Re: Regexp: \m and [^[:alnum:]_] are not equivalent
- From: "Francois Vogel" <fsvogelnew5NOSPAM@xxxxxxx>
- Date: Thu, 8 Sep 2005 02:16:01 +0200
>> 3. a "word" boundary is a location where on one side you have any
and on the other side
>> you have a character included in set A
>
> I don't believe you. According to your example, words may not begin
> or end at the boundary of the string (no "character not in set A" at
> the boundary), so your example contains *zero* words, by rule 3.
I don't understand why you don't believe me. "Words" may begin at the
beginning or end of a string.
I said:
>> character not in set A (or string start/stop),
Therefore my example sounds correct to me: it contains three of my "words".

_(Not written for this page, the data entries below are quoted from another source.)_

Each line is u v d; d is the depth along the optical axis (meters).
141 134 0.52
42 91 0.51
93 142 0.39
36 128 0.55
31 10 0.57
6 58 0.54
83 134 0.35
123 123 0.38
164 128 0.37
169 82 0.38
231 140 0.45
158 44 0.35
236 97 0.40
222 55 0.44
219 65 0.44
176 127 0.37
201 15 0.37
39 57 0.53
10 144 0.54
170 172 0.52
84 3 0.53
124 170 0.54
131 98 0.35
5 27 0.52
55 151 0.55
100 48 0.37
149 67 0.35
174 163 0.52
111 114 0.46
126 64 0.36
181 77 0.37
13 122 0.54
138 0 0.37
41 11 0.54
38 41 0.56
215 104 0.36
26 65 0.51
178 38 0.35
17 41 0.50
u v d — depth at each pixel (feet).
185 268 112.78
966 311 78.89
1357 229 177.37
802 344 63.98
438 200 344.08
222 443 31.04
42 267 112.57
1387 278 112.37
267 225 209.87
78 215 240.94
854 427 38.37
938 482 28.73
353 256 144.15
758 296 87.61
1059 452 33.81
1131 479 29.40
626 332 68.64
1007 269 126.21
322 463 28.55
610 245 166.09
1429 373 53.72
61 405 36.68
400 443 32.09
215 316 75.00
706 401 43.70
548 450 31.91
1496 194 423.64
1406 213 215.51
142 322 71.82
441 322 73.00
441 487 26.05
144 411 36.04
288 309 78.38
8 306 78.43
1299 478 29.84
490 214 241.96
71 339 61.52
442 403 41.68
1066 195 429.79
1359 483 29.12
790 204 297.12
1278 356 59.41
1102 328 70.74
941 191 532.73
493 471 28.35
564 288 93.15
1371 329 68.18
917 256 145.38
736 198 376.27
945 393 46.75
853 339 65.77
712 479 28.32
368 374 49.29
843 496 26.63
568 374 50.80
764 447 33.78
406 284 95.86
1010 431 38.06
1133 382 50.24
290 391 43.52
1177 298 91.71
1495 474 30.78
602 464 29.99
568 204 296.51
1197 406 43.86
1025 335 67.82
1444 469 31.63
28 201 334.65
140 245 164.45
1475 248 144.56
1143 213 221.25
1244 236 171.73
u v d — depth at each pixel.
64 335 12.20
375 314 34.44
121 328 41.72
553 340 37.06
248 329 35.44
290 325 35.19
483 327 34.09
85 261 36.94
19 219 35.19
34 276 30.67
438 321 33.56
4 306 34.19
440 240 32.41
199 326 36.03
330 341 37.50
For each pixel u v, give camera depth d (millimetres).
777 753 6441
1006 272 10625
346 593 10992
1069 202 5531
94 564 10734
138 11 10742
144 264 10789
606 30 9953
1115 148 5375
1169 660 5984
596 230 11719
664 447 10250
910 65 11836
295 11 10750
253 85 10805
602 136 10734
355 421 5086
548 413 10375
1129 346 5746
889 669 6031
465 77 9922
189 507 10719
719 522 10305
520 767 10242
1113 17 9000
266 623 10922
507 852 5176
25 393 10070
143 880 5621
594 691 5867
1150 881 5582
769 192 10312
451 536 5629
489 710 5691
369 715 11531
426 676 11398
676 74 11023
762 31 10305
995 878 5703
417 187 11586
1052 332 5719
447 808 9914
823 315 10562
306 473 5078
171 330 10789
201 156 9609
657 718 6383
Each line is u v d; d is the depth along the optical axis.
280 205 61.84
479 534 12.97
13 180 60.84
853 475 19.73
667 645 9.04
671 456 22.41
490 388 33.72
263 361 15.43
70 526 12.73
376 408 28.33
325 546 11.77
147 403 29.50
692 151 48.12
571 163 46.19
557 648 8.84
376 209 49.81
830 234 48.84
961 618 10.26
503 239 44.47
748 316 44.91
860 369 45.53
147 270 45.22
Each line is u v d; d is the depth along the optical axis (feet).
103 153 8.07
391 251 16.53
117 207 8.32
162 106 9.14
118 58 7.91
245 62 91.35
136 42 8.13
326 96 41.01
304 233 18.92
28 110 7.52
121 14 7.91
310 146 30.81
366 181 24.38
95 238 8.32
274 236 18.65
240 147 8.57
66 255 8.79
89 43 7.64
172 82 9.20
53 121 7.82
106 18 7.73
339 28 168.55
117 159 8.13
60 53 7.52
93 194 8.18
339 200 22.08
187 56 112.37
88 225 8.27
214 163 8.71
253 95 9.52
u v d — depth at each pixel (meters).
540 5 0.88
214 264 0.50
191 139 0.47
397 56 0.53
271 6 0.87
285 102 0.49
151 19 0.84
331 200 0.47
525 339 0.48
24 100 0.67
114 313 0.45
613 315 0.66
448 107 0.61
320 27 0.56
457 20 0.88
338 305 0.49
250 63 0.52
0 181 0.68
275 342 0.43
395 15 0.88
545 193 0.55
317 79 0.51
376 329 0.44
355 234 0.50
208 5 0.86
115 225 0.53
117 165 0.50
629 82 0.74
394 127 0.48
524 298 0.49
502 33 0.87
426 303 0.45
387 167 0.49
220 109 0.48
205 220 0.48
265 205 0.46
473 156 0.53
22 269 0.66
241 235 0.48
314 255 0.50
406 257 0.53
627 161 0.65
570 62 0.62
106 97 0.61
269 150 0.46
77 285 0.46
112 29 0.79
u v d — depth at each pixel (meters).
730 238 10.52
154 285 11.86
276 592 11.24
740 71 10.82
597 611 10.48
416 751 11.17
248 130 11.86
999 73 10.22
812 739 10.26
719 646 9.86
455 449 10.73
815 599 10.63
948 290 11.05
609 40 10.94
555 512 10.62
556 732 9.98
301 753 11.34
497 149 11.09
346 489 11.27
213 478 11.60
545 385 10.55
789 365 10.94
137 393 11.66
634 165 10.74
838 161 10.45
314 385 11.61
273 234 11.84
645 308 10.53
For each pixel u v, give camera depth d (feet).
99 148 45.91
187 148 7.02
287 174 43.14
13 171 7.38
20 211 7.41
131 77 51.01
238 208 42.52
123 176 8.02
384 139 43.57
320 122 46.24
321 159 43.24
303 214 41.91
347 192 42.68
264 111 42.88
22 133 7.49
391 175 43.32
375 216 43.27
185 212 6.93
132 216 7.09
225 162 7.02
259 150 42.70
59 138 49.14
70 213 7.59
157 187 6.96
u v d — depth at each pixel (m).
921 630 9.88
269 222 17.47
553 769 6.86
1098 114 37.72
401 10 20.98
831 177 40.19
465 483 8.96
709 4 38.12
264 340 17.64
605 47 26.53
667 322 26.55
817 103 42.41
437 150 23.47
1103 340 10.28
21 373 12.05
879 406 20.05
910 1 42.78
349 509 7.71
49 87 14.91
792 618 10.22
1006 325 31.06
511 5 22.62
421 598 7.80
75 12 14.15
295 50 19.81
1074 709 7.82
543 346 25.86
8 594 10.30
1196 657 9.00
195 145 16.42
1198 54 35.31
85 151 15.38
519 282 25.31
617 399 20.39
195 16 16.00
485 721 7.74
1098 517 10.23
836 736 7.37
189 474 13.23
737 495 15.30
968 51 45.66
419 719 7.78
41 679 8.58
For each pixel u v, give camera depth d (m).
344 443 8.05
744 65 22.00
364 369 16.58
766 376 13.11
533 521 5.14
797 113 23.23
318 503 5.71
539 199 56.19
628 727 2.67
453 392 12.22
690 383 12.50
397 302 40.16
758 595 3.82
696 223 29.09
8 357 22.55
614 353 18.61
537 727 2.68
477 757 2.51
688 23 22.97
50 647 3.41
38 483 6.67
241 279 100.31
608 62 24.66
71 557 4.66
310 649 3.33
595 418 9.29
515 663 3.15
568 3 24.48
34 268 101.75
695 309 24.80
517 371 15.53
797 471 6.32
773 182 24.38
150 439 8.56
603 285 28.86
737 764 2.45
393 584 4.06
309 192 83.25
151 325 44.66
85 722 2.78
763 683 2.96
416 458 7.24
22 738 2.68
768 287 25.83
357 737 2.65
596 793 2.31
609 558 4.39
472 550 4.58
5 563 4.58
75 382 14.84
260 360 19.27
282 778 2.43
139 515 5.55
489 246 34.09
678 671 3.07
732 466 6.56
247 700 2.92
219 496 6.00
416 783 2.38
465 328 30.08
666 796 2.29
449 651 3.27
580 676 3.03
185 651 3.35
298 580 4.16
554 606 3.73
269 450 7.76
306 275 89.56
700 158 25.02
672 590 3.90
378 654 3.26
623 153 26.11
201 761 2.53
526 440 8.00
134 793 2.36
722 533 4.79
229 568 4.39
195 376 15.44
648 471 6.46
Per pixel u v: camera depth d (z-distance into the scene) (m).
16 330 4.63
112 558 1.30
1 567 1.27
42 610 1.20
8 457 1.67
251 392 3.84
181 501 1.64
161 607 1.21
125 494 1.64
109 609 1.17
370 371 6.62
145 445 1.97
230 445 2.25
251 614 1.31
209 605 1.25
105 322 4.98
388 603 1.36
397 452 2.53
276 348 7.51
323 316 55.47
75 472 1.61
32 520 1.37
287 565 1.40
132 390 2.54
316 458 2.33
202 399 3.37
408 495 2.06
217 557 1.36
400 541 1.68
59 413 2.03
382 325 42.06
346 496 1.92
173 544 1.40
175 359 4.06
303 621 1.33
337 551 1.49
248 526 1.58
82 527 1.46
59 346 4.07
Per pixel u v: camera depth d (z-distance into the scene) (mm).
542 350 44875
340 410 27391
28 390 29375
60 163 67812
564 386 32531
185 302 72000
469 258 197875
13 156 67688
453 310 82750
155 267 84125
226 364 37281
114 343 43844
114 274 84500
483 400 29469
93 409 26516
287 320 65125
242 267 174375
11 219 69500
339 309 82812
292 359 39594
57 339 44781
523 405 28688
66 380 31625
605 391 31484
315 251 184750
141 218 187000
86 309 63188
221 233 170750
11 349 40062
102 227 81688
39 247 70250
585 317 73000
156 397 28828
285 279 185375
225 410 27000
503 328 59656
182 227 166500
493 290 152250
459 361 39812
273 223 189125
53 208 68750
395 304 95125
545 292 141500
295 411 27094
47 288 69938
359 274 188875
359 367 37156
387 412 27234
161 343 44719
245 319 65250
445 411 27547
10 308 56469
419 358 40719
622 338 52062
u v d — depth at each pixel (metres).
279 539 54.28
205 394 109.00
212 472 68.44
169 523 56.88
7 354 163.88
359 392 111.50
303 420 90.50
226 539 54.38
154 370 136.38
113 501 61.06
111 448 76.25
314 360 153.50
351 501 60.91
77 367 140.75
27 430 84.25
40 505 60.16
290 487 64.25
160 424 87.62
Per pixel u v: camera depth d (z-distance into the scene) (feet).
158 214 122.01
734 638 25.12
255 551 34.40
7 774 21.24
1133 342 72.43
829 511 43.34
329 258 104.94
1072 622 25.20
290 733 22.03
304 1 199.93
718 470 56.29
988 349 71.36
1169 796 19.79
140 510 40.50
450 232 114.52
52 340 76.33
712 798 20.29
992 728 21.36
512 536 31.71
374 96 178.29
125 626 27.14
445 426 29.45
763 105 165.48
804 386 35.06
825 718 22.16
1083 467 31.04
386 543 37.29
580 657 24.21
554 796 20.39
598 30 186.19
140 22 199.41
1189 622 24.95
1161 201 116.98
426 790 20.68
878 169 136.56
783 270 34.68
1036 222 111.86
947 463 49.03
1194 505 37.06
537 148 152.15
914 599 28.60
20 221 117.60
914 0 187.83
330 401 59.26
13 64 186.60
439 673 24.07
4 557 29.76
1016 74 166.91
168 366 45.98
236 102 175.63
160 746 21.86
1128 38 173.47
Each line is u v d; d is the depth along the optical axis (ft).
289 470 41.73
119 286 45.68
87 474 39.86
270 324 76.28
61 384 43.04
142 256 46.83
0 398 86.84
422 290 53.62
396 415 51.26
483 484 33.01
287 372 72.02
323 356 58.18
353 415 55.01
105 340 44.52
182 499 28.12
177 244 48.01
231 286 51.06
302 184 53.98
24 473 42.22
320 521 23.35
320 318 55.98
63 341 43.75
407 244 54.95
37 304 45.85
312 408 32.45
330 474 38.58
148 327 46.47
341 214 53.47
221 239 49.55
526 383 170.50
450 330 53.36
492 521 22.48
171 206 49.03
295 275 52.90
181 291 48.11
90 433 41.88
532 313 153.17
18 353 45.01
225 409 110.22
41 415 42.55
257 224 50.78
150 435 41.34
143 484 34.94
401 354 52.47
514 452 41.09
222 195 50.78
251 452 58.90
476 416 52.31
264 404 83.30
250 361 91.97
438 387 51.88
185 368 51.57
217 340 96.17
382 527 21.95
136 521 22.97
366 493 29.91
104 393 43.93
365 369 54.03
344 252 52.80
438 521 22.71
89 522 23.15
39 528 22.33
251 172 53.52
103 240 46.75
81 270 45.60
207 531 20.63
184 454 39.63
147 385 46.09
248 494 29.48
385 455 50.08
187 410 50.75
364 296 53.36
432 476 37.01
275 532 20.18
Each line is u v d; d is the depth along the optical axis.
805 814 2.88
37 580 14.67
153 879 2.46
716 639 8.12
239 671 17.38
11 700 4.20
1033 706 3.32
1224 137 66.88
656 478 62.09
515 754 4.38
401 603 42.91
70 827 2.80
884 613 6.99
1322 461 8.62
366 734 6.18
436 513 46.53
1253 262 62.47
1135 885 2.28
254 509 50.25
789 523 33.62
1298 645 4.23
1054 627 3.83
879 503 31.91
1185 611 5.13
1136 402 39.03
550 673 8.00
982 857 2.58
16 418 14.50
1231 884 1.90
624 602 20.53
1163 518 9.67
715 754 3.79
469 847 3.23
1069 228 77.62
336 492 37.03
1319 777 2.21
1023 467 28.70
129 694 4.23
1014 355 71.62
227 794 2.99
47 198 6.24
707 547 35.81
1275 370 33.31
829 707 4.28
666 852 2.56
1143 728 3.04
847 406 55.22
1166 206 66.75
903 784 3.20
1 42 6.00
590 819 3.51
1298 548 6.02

But this isn't of big importance I think. As I said, the text in which I
want to search is placed in a text widget. Beginning or end of the part of
the text in which I search is given by the start and stop index of the .t
search command. If my problem is solved for all the cases but the start and
stop, it will be a great step forward. I would look at such cases
afterwards.
> Which indicates you have not thought clearly about your problem,
> rather than merely not describing it clearly.
This is however still possible. I tried to explain my mind as clearly as I
could but might have failed.
Another way of describing my problem to you is to say that I want to mimic
certain wordprocessors "Match whole word" search option (e.g. MS Word offers
such an option).
>> 4. a "word" can be composed of any number of characters
>> 5. the characters in a "word" can appear in any order, at any position
>> inside the "word", and any number of times
>
> Which is an entirely different problem from what you asked before with
> "%foo" versus "bar%foo".
Correct.
> Why are you still using \m after the previous discussion?
I gave my \m example (that partially worked) in order you understand the
history of why I'm looking for something else.
> You had
> an explicit set of characters before. Now you say a word can contain
> *ANY* character, so you have lost the dichotomy between word-characters
> and non-word characters, and searching whole words doesn't make sense.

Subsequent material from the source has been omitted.